It is useful to remember that the post of PA prime minister was
originally forced on PLO, PA, and Fatah leader Yasir Arafat ten years
ago in the hope of getting the PA to be more moderate and more competent
as an economic and administrative entity. It has not worked too well.
But once you think about it, Hamdullah is the perfect PA prime
minister. His predecessor was Salam Fayyad. Fayyad, named six years ago,
was a serious economist who actually tried to curb the ruling Fatah
party’s corruption. The Western donors liked Fayyad and kept him in
office for years against the will of the Fatah bosses, who periodically
tried to get rid of him. They feared that if they forced out Fayyad, the
money would be cut off. At any rate, they blocked all of Fayyad’s
reform measures and he never played any significant role in negotiations
with Israel.
The Fatah bosses run the PA’s broad policy. Of the 18 members elected
in 2009 they are mainly hardliners, either radicals or old Arafat
loyalists. After the election, a moderate, Ahmad Qurei (better known as
Abu Ala), who missed out on election by two votes said, albeit with
exaggeration, that the Fatah elections were more dishonest than the
recent ones in Iran.
But even he, perhaps the most moderate individual in the higher ranks
of the organization, showed the culture of Fatah by accusing Israel of
fixing the election and those who won as being Israeli agents! So the
arguably most moderate leading figure claimed that Israel conspired to
control the election by picking hardliners. This tells you part of the
problem
The victory of people like Jibril Rajoub, Muhammad Dahlan, and Tawik Tirawi—all security force commanders—showed, he claimed that
“someone wants to see rubber stamps” in Fatah’s leadership. He implied
that these people were too soft on Israel and were actually willing to
make concessions as part of a comprehensive peace agreement. Of course,
such a comprehensive agreement has not appeared in the last four years
and is nowhere in sight.
No need to wonder why this conflict continues when you look at thinking and behavior like this.
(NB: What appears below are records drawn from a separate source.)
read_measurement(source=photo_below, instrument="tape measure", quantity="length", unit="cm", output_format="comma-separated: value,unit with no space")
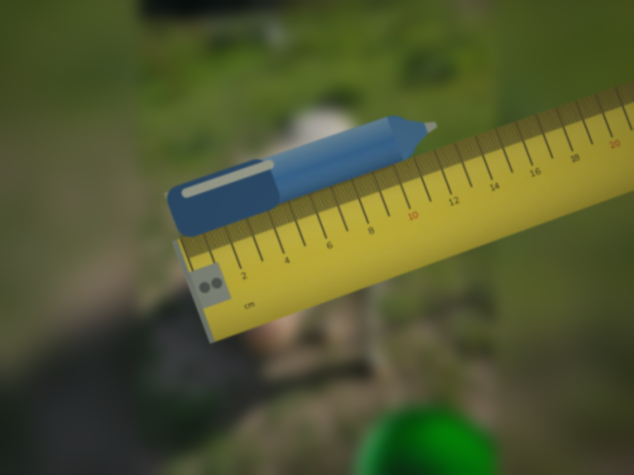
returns 12.5,cm
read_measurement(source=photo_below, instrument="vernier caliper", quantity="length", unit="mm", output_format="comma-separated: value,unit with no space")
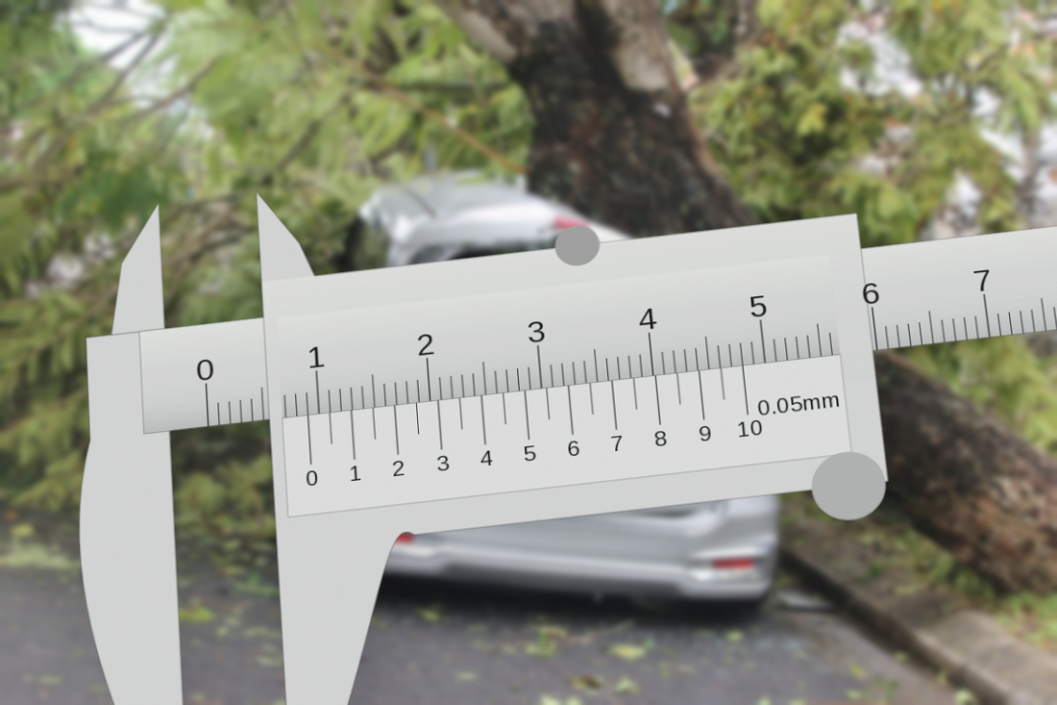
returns 9.0,mm
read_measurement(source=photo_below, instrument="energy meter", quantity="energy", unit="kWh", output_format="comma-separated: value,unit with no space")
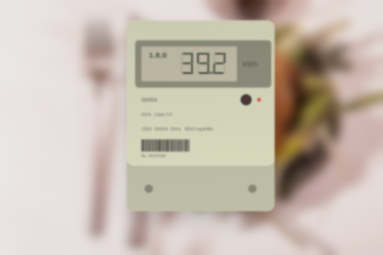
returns 39.2,kWh
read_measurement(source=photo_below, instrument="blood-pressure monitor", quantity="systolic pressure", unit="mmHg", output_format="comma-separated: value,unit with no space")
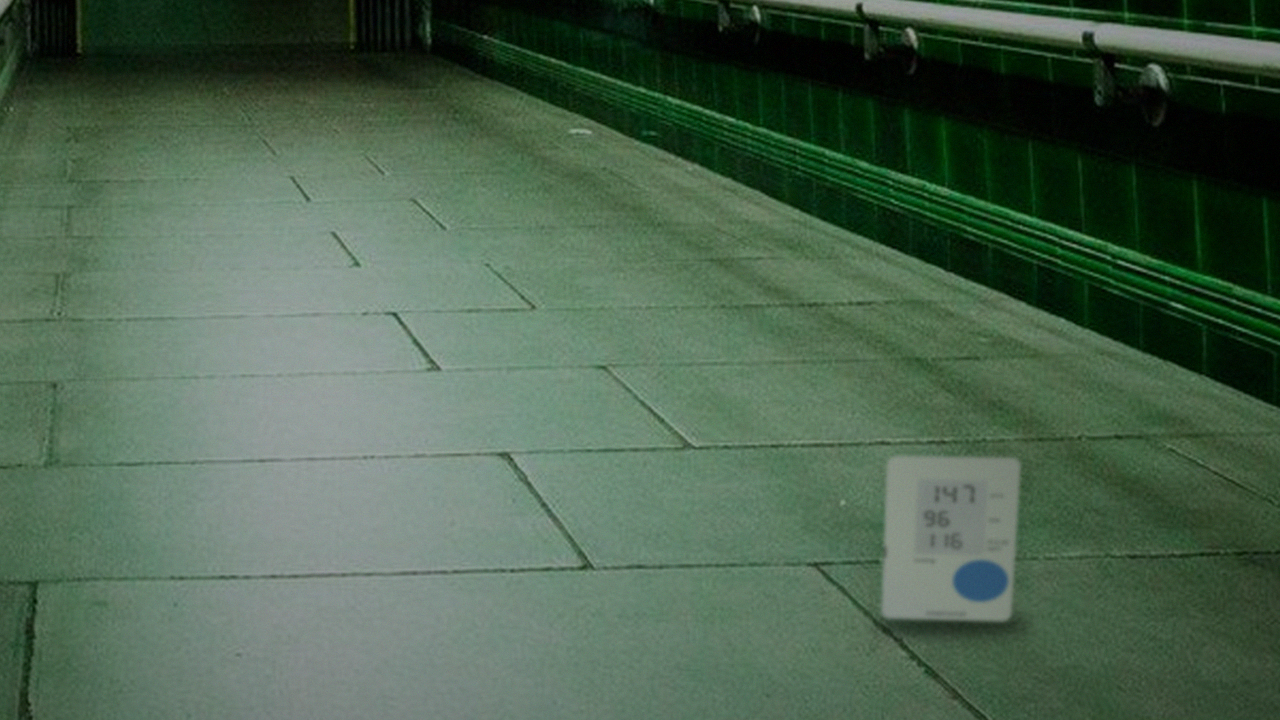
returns 147,mmHg
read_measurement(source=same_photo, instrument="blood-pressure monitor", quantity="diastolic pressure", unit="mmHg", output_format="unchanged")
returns 96,mmHg
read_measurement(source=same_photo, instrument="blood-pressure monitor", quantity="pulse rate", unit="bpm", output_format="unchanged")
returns 116,bpm
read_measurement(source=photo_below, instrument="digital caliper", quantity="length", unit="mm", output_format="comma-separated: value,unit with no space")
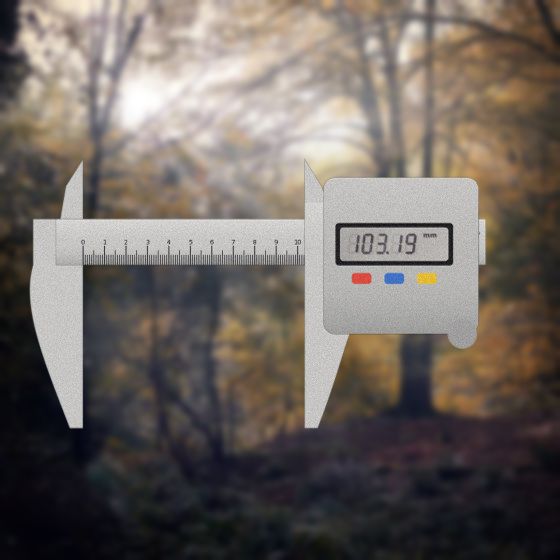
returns 103.19,mm
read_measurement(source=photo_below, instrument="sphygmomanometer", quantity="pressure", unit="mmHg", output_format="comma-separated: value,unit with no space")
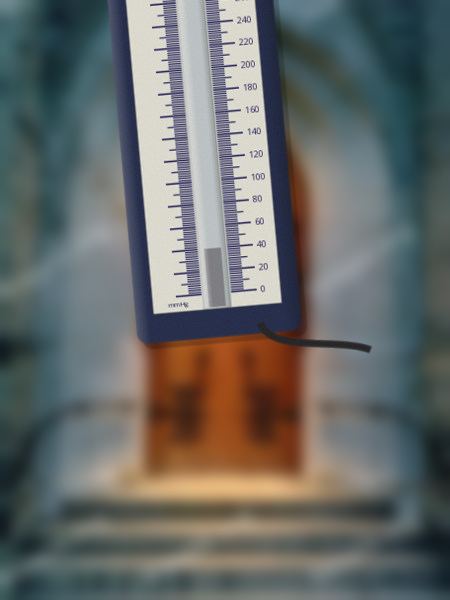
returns 40,mmHg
At the same time, Gaza Strip leaders of Fatah have resigned. Even
aside from vote-fixing they do have a case. After all, since Hamas
prevented many from attending the meeting they couldn’t vote for
candidates from Gaza.
And there is still more. Who beat Abu Ala for the position on the
Fatah Central Committee? Tayyib Abd al-Rahman. He was for many years the
head of Arafat’s personal public relations’ operation. I remember him
well from the 1980s running Arafat’s press conferences. So much for new
leadership.
Now, however, it is a sign of the contempt that the Fatah bosses feel
toward President Barack Obama, as someone too powerless or unwilling to
pressure them. In fact, it is a sign of their low respect that the
replacement of Fayyad comes only a few days after Secretary of State
John Kerry offered them a fund of $4 billion of the PA went back to
negotiations with Israel. The PA refused.
According to the theory that the PA really wants a two-state
diplomatic solution with Israel, this makes no sense. Doesn’t it want to
compromise to end “oppression” and ”occupation” as soon as possible?
No, unfortunately they would rather wait decades in hopes of wiping
Israel off the map, or leaving the issue open for the next generation,
or fear that compromise would mean their being called traitors and
pushed out by their Islamist rival, Hamas.
Hamdullah is sort of the perfect compromise. He is a nobody, a
technocrat, lacking all political experience so he won’t try to
challenge the party bosses and cannot do so. Hamdullah will do what he
is told.
But also Hamdullah, dean at al-Najah University, is a Fatah party
member (plus 1), is British-educated (plus 2), and an English professor
(plus 3). In other words, he knows how to deal with the West and will
hopefully keep the money rolling in but cannot do anything and won’t
try.
Hamdullah cannot negotiate even if he wanted to do so. He will ignore
Western encouragements to return to the bargaining table but will keep
accepting the checks and provide the PA with a moderate face that will
gain public relations’ points with his British-accented English.
Meanwhile, we will all wait for a year or two or three to see who
Abbas’s successor will be. Abbas has long passed the end of his elected
term without anyone in the West pointing out that his government is no
longer legitimate. His desire to become partners again with terrorist
Hamas gets a pass as does the fact that the PA has now rejected the Oslo
Accords of 1993 with Israel on which its own existence is based.
Yet corrupt, incompetent, and hardline as it is the PA serves a
purpose. It preserves the fiction that the “peace process” is still
alive and keeps Hamas out of power.
Of course, on the positive side, it also keeps Hamas from
overthrowing the PA–which means the West Bank, since Hamas already
controls the Gaza Strip–out of the hands of the revolutionary Islamists
who would use it to launch an immediate war on Israel backed by the
other Muslim Brotherhood regimes.
That in itself is worthwhile given the fact that there is zero
alternative of a moderate Palestinian leadership that would make peace
with Israel. Of course, the PA has no interest in doing what is
necessary to actually obtain a Palestinian state.